Director: John Crowley

Starring: Saoirse Ronan, Emory Cohen, Domhnall Gleeson, Julie Walters, Jim Broadbent, Fiona Glascott

Written by: Nick Hornby and (based on the novel) Colm Toibin

Running Time: 111 mins

Cert: 12A

Release date: 6th November 2015

In a time of superheroes, super spies and super blockbusters, Brooklyn, with its old-fashioned style and approach, comes as a surprising breath of fresh air. An unabashed romance in a time of innocence, it has a central performance that is so good, it draws you in from the very first frame. Get the feeling I already like this?

1950’s Ireland, and young Eilis is given the opportunity to leave the small village she lives in with her mother and sister, to travel to America and start a new life in Brooklyn. Lost, alone and completely homesick, Eilis finds it hard to accept her new surroundings, until, that is, she meets Tony, an Italian-American. A romance between the two starts to blossom and Eilis starts to build in confidence. Then tragedy strikes her family and she has to return to Ireland, only to find that her old life offers her an alternative to the life she now knows.
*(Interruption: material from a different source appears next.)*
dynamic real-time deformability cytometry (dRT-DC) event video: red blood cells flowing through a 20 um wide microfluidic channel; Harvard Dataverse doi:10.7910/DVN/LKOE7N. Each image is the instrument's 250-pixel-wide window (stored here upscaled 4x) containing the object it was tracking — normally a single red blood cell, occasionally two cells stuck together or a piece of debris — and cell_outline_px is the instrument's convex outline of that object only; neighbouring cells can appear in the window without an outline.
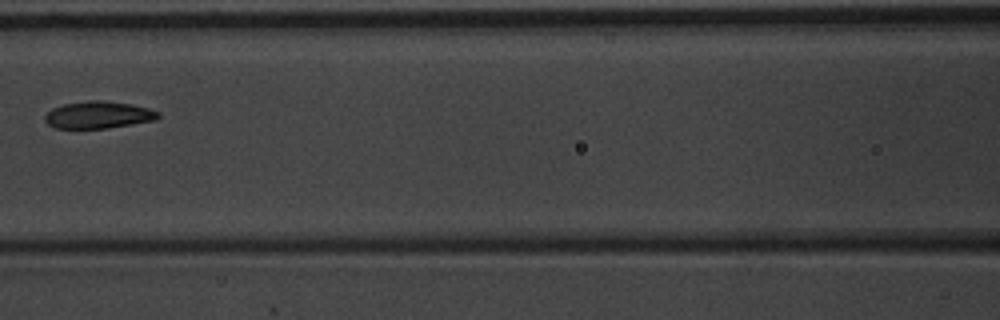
{"species": "common noctule bat (a hibernating species)", "species_latin": "Nyctalus noctula", "temperature_condition": "warm", "stored_images_in_passage": 9, "camera_frame_rate_fps": 3000, "um_per_image_px": 0.085, "animal": {"sex": "male", "body_mass_g": 20.1, "forearm_length_mm": 53.5}, "frame": {"image": 1, "passage_image": 8, "time_ms": 2.333, "image_size_px": [1000, 320], "cell_outline_px": [[160, 116], [156, 120], [108, 128], [52, 128], [44, 120], [44, 116], [52, 108], [64, 104], [88, 100], [104, 100], [132, 104], [148, 108], [160, 112]], "centroid_in_image_um": [8.36, 9.76], "position_along_channel_um": 158.2, "area_um2": 18.03}}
Based on the best-selling book by Colm Toibin and written by acclaimed author, Nick Hornby, this has the markings of a movie from time gone by. Not only has director John Crowley captured the period magnificently, with very high production values considering the modest budget, it also has a tone that isn’t shown in many movies nowadays: innocence.

The whole film is the journey of Eilis, one that we follow completely. We see her go from lost little puppy to fully- confident young woman. It’s a coming-of-age film that isn’t all about sex. It’s about truly finding yourself, about falling in love, about having to make difficult life decisions. It’s a film full of pathos and emotion that, while most films force it upon you, this one careful draws you into the events so that when the emotional scenes do come, they are genuinely heart-felt enough for you to react appropriately.

It’s also surprisingly funny.  The guest house that Eilis stays in, a place for women coming to start a new life in this New York city, is a haven for comedy, courtesy of the always brilliant, Julie Walters, as the owner who runs the place as if she is a newly adopted mother. Jim Broadbent brings a gentle calmness as the priest who sponsors the girls to start a new life in the new world. Emory Cohen delivers a nicely underplayed performance as Tony, and you can understand why Eilis falls for him, a charming, sweet young man with no malice or evilness, just a boy who has fallen in love with an Irish girl.

The film, however, totally belongs to Saoirse Ronan. She commands every scene and grabs you from the moment it starts. With her hypnotic blue, blue eyes, she goes from shy and retiring lost girl to a confident young woman. This isn’t just a performance, we watch an actress literally grow in front of us. In the same way that Carey Mulligan became a star in the similar, and Nick Hornby written, An Education, this will certainly turn Ronan into a superstar.

Brooklyn is unashamedly romantic and that’s perfectly fine, especially when it doesn’t force you to emote with it, it allows the audience to enjoy the stranger in a strange land tale with the kind of innocent eye that you only saw in the film’s of the 50’s. Let yourself get lost in that world, take a hankie and enjoy a young actress shine like she’s never shined before.